Smith, a senior from Chicago studying business management, said he took what he learned in his business classes and applied it to the accounting, marketing and distribution aspects of his mother Rachelle Smith’s cookie business called “Lou’s Gourmet Sweets.”

Smith said he always wanted to be an entrepreneur and figured his mother’s cookie business in Chicago was a perfect place to start. He said his mother handles most of the baking operations and he handles the business operations.

“I always tell my mother ‘We’re a team’ every time I go home. Since we started we have always looked at it as a family business,” Smith said.

Rachelle Smith said her business has sold cookies to stores for about a year. The recipes for the cookies date back to her mother and grandmother — both named Louvenia Jones — which is where the business got its name.

“She would be so proud, not only of me but also because Khali is coming into this,” Rachelle Smith said. “He just totally surprised me when he said he is going to work with the company, and I know he is going to take it to another level.”

She said she started baking the cookies for family functions and other community gatherings. When people continually asked her for the recipe or to sell the cookies, she decided it was time to start her business. She said she sold her first batch of cookies at a church function, and after they sold out, it prompted her to sell them in stores.

Smith said it was difficult at first to get businesses to agree to sell the product in stores. He said his mother had to find a place to bake from and the business had to be certified by the health department before stores could stock their products.

“It was very hard to get our product out there; at first we were selling to fast food establishments, and then from there we sold to farmer’s markets,” Smith said. ”Finally we were able to open accounts to different Walgreens around Chicago.”

Smith said he recently was able to extend the business to the Walgreens on Wall Street in Carbondale.

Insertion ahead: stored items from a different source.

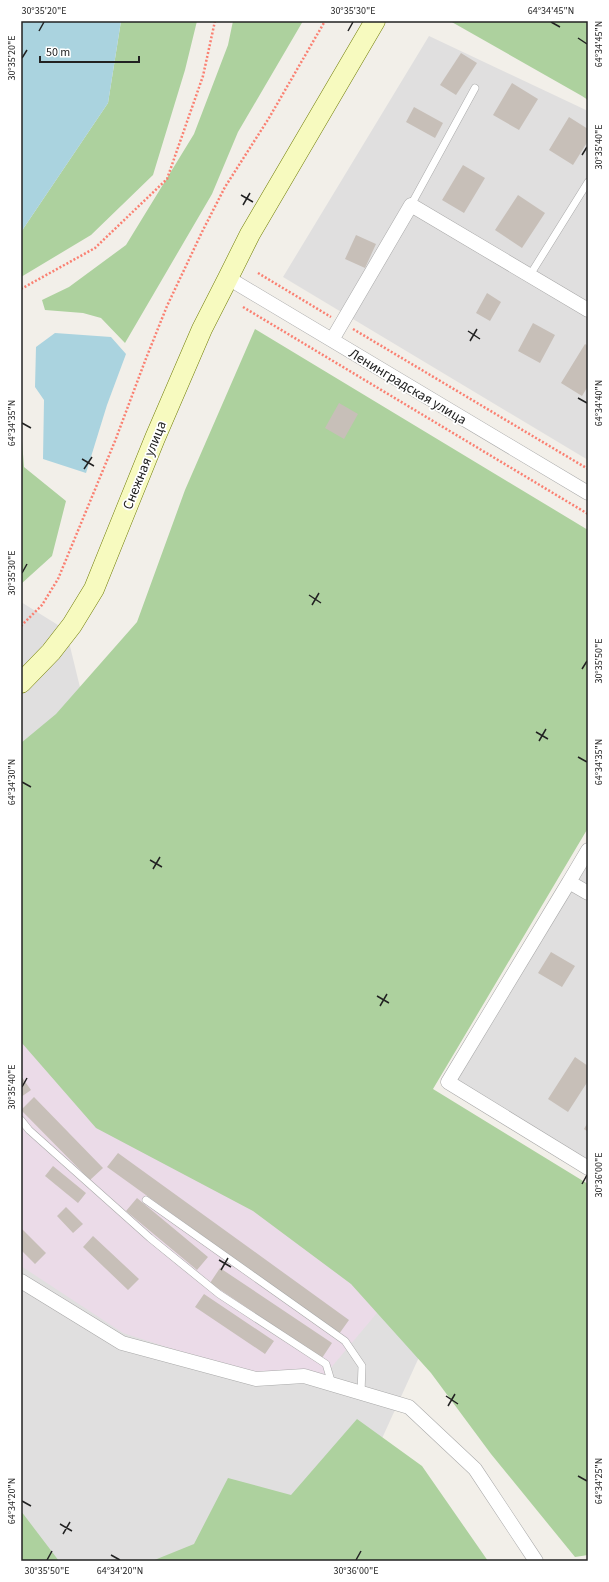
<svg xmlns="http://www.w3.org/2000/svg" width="609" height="1582" font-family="'Source Sans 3',sans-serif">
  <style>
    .residential { fill: #e0dfdf }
    .industrial { fill: #ebdbe8 }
    .forest { fill: #add19e }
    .water { fill: #aad3df }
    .building { fill: #c7bfb8 }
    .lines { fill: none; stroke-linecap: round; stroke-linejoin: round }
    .lane-casing { stroke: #a9a9a9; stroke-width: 8 }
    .street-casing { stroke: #a9a9a9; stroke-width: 15 }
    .secondary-casing { stroke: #707d05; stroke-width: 21 }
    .path { stroke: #fa8072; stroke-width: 2.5; stroke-dasharray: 2 2; stroke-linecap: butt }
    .lane { stroke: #fff; stroke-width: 7 }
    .street { stroke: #fff; stroke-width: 14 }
    .secondary { stroke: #f7fabf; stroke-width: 20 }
    .ticks { fill: none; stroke: #222; stroke-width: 1.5 }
    .labels { text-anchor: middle; stroke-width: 3.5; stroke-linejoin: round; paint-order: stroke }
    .street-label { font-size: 14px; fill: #222; stroke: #fff }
    .neatline { fill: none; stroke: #222; stroke-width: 1.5 }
    .ticks-label { font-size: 10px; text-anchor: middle; fill: #222 }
  </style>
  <rect width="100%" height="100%" fill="#f2efe9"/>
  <path class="residential" d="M429 36 588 111V460L283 277Z
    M21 602 66 630 87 716 21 764Z
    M588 842V1173L447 1089Z
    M21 1015 425 1344 379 1445 268 1561H21Z"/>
  <path class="industrial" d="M21 1027 283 1224 382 1307 324 1376 251 1374 123 1333 21 1266Z"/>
  <path class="forest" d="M121 21H197L185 70 153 175 91 235 21 277V232L108 103Z
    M233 21H303L238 132 212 194 125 343 101 318 83 313 45 310 42 300 69 287 126 245 194 134 228 45Z
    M450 21H588V100L582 96Z
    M255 329 588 530V828L433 1089 588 1184V1555L575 1557 491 1454 431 1373 351 1284 253 1211 96 1128 21 1042V743L56 714 137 622 185 490Z
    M21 428 24 467 66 501 52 556 21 584Z
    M357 1419 422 1466 488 1561H152L194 1544 228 1478 291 1495Z
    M21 1511 59 1561H21Z"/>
  <path class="water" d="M21 21H121L108 103 21 232Z
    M55 333 111 337 126 354 107 405 86 473 43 459 44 400 35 387 36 347Z"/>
  <path class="building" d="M461 53 477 63 456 95 440 85Z
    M512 83 538 99 519 130 493 115Z
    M414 107 443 123 435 138 406 122Z
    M569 117 588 129V141L573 165 549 150Z
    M463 165 485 178 464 213 442 200Z
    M518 195 545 213 522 248 495 230Z
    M356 235 376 244 365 268 345 259Z
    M487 293 501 302 490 321 476 313Z
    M533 323 555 335 540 363 518 351Z
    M585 344 588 346V386L582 396 561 383Z
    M339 403 358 414 344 439 325 428Z
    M551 952 575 966 562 987 538 973Z
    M575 1057 588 1066V1081L568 1112 548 1099Z
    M21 1076 31 1090 21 1097Z
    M34 1097 103 1168 90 1180 21 1110Z
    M588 1122V1132L584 1129Z
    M118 1153 349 1320 339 1334 107 1167Z
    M53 1166 86 1193 78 1203 45 1176Z
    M137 1198 208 1257 197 1270 126 1211Z
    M66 1207 83 1224 73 1233 57 1216Z
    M21 1228 46 1253 35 1264 21 1250Z
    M93 1236 139 1279 128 1290 83 1247Z
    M220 1268 332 1343 322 1358 210 1283Z
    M204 1294 274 1341 265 1354 195 1307Z"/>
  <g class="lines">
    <defs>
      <path id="lane" d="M411 205 475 88
        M530 275 588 182
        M21 1120 29 1130 150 1238 219 1294 326 1364 332 1384
        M146 1200 345 1341 362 1366 361 1393"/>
      <path id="street" d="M228 278 588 493
        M332 340 411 205 588 310
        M569 882 588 850
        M588 893 569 882 448 1082 588 1168
        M21 1281 122 1343 256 1379 304 1376 409 1407 475 1469 536 1561"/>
      <path id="secondary" d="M21 683 51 652 72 625 94 589 155 438 202 329 228 278 250 234 375 21"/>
    </defs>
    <use href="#lane" class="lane-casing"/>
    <use href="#street" class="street-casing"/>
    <use href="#secondary" class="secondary-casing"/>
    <path class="path" d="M258 273 331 317
      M21 289 95 248 167 179 203 76 215 21
      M243 307 588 514
      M353 329 588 469
      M21 626 42 605 58 579 115 441 145 361 167 306 202 232 225 187 269 118 325 21"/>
    <use href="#lane" class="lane"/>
    <use href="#street" class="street"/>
    <use href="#secondary" class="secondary"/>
  </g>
  <path class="ticks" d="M551 22 560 27M39 31 44 22M348 31 353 22M578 38 587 44M22 58 27 50M582 155 587 147M241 195 253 202M243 205 250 193M468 331 480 339M470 341 477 329M578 398 587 403M22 423 31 428M82 459 94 466M84 469 92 457M22 573 27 564M309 595 321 603M312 605 319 593M582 669 587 661M536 732 548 739M539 741 546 729M578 757 587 762M22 782 31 787M150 860 162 867M153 869 160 857M377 996 389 1003M380 1006 387 994M22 1087 27 1078M582 1184 587 1175M219 1260 231 1267M221 1270 228 1258M446 1396 458 1404M448 1406 455 1394M578 1476 587 1481M22 1501 31 1506M60 1524 72 1531M63 1534 70 1522M111 1555 120 1560M47 1560 52 1551M356 1560 361 1551"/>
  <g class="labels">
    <g class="street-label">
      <text transform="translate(408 386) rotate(31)" y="5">Ленинградская улица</text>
      <text transform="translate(144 465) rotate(-68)" y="5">Снежная улица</text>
    </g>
  </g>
  <rect width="609" height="1582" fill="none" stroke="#ffffff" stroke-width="44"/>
  <path d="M40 56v6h99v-6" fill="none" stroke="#222222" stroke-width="2"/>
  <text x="46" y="56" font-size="12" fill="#222222" stroke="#ffffff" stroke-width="3" paint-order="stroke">50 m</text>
  <rect x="22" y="22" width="565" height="1538" class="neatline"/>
  <g class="ticks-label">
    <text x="44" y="14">30°35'20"E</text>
    <text x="353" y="14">30°35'30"E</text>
    <text x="551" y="14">64°34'45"N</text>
    <text transform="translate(598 44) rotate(-90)" y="4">64°34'45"N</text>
    <text transform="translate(11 58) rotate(-90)" y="4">30°35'20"E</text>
    <text transform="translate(598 147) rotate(-90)" y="4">30°35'40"E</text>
    <text transform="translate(598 403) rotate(-90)" y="4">64°34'40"N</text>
    <text transform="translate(11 423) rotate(-90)" y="4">64°34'35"N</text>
    <text transform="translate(11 573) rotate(-90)" y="4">30°35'30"E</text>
    <text transform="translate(598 661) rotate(-90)" y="4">30°35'50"E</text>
    <text transform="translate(598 762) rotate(-90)" y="4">64°34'35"N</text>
    <text transform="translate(11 782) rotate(-90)" y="4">64°34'30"N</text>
    <text transform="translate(11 1087) rotate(-90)" y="4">30°35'40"E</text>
    <text transform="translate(598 1175) rotate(-90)" y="4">30°36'00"E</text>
    <text transform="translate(598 1481) rotate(-90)" y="4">64°34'25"N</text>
    <text transform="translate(11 1501) rotate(-90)" y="4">64°34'20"N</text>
    <text x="47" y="1574">30°35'50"E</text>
    <text x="120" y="1574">64°34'20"N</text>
    <text x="356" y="1574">30°36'00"E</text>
  </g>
</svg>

Michael Haywood, Director of Minority Affairs for the College of Business, said there are so many factors that any business needs to pay attention to in order to succeed.

Haywood said most small businesses fail within the first 16 to 24 months, and it takes a certain will and drive to make a business work.

“Khali is a student leader and is involved with many student organizations and that experience has and will continue to help him along the way,” Haywood said.